Frederick Buechner's Weekly Sermon Illustration: Jeremiah

In our blog post every Monday we select a reading from the Revised Common Lectionary for the upcoming Sunday, and pair it with a Frederick Buechner reading on the same topic.

Next Sunday we will celebrate the Twentieth Sunday after Pentecost. Here is this week’s reading from Jeremiah:

Jeremiah 14:7-10, 19-22

Although our iniquities testify against us, act, O LORD, for your name's sake; our apostasies indeed are many, and we have sinned against you. O hope of Israel, its savior in time of trouble, why should you be like a stranger in the land, like a traveler turning aside for the night? Why should you be like someone confused, like a mighty warrior who cannot give help? Yet you, O LORD, are in the midst of us, and we are called by your name; do not forsake us! Thus says the LORD concerning this people: Truly they have loved to wander, they have not restrained their feet; therefore the LORD does not accept them, now he will remember their iniquity and punish their sins. Have you completely rejected Judah? Does your heart loathe Zion? Why have you struck us down so that there is no healing for us? We look for peace, but find no good; for a time of healing, but there is terror instead. We acknowledge our wickedness, O LORD, the iniquity of our ancestors, for we have sinned against you. Do not spurn us, for your name's sake; do not dishonor your glorious throne; remember and do not break your covenant with us. Can any idols of the nations bring rain? Or can the heavens give showers? Is it not you, O LORD our God? We set our hope on you, for it is you who do all this.

Here is Buechner’s description of Jeremiah, originally published in Peculiar Treasures and again later in Beyond Words:

The word jeremiad means a doleful and thunderous denunciation, and its derivation is no mystery. There was nothing in need of denunciation that Jeremiah didn't denounce. He denounced the king and the clergy. He denounced recreational sex and extramarital jamborees. He denounced the rich for exploiting the poor, and he denounced the poor for deserving no better. He denounced the way every new god that came sniffing around had them all after him like so many bitches in heat; and right at the very gates of the Temple he told them that if they thought God was impressed by all the mumbo-jumbo that went on in there, they ought to have their heads examined.

When some of them took to indulging in a little human sacrifice on the side, he appeared with a clay pot which he smashed into smithereens to show them what God planned to do to them as soon as he got around to it. He even denounced God himself for saddling him with the job of trying to reform such a pack of hyenas, degenerates, ninnies. "You have deceived me," he said, shaking his fist. You are "like a deceitful brook, like waters that fail" (Jeremiah 15:18), and God took it.

But the people didn't. When he told them that the Babylonians were going to come in and rip them to shreds as they richly deserved, they worked him over and threw him in jail.
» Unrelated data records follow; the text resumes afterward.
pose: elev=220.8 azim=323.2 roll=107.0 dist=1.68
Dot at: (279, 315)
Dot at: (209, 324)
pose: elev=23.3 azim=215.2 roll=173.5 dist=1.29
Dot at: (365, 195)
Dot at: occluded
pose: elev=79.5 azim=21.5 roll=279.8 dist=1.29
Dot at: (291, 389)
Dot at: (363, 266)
When the Babylonians did come in and not only ripped them to shreds but tore down their precious Temple and ran off with all the expensive hardware, he told them that since it was God's judgment upon them, they better submit to it or else; whereupon they threw him into an open cistern that happened to be handy. Luckily the cistern had no water in it, but Jeremiah sank into the muck up to his armpits and stayed there till an Ethiopian eunuch pulled him out with a rope.

He told them that if they were so crazy about circumcision, then they ought to get their minds above their navels for once and try circumcising "the foreskins of their hearts" (Jeremiah 4:4); and the only hope he saw for them was that someday God would put the law in their hearts too instead of in the books, but that was a long way off.
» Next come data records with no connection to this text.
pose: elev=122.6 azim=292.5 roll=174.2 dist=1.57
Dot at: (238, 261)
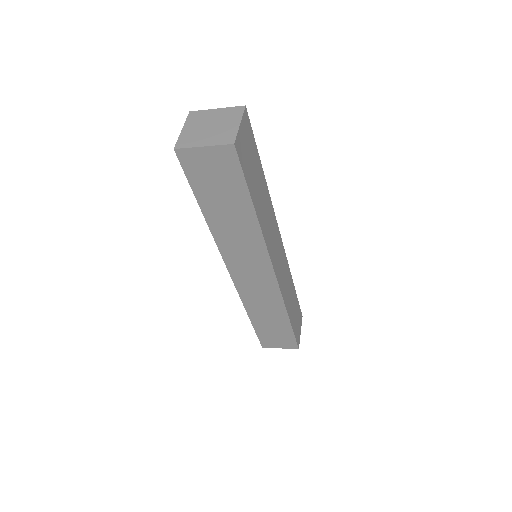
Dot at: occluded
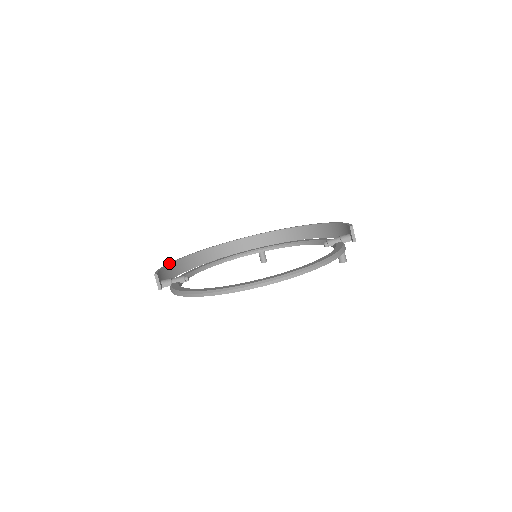
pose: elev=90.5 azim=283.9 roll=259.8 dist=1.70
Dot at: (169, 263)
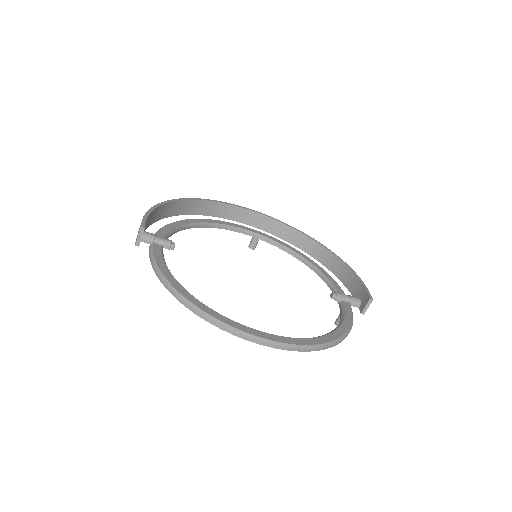
Dot at: (159, 204)
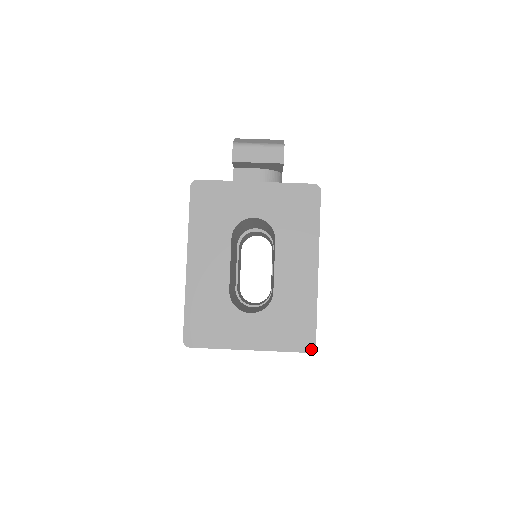
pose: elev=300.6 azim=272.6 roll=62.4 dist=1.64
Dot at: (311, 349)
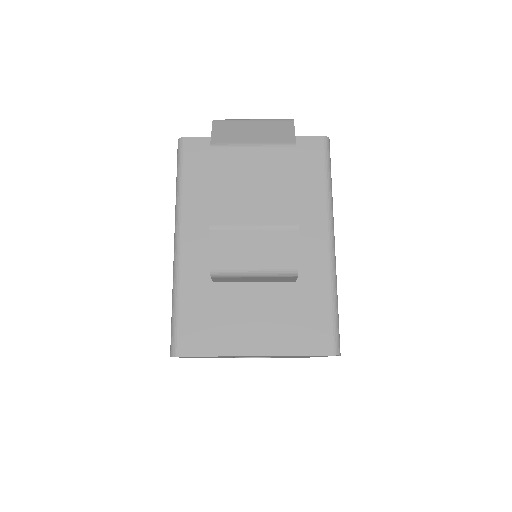
Dot at: occluded
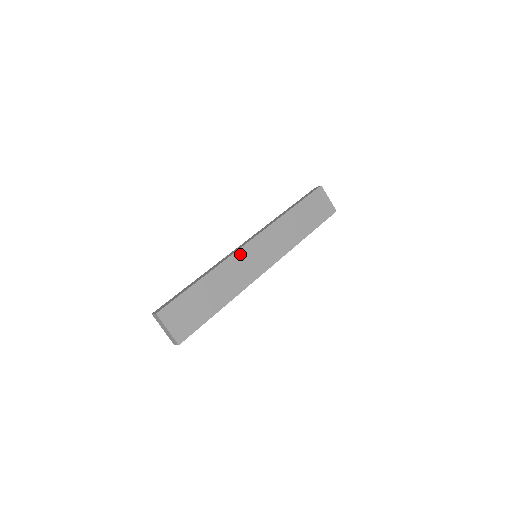
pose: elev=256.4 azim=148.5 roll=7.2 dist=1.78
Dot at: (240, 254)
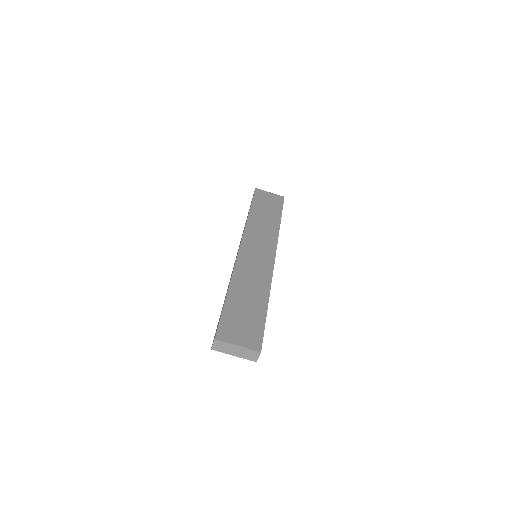
Dot at: (242, 258)
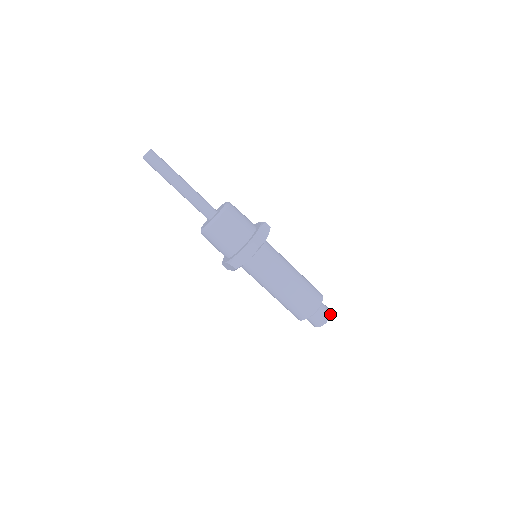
At his lowest ebb he cursed the day he was born like Job, and you can hardly blame him. He had spent his life telling them to shape up with the result that they were in just about as miserable shape as they'd have been if he'd never bothered, and urging them to submit to Babylon as the judgment of God when all their patriotic instincts made that sound like the worst kind of defeatism and treachery.

He also told them that, Babylonian occupation or no Babylonian occupation, they should stick around so that someday they could rise up and be a new nation again; and then the first chance they got, a bunch of them beat it over the border into Egypt. What's even worse, they dragged old Jeremiah, kicking and screaming, along with them, which seems the final irony: that he, who had fought so long and hard against all forms of idolatry—the Nation as idol, the Temple as idol, the King as idol—should at last have been tucked into their baggage like a kind of rabbit's foot or charm against the evil eye or idol himself.

What became of him in Egypt afterwards is not known, but the tradition is that his own people finally got so exasperated with him there that they stoned him to death. If that is true, nothing could be less surprising.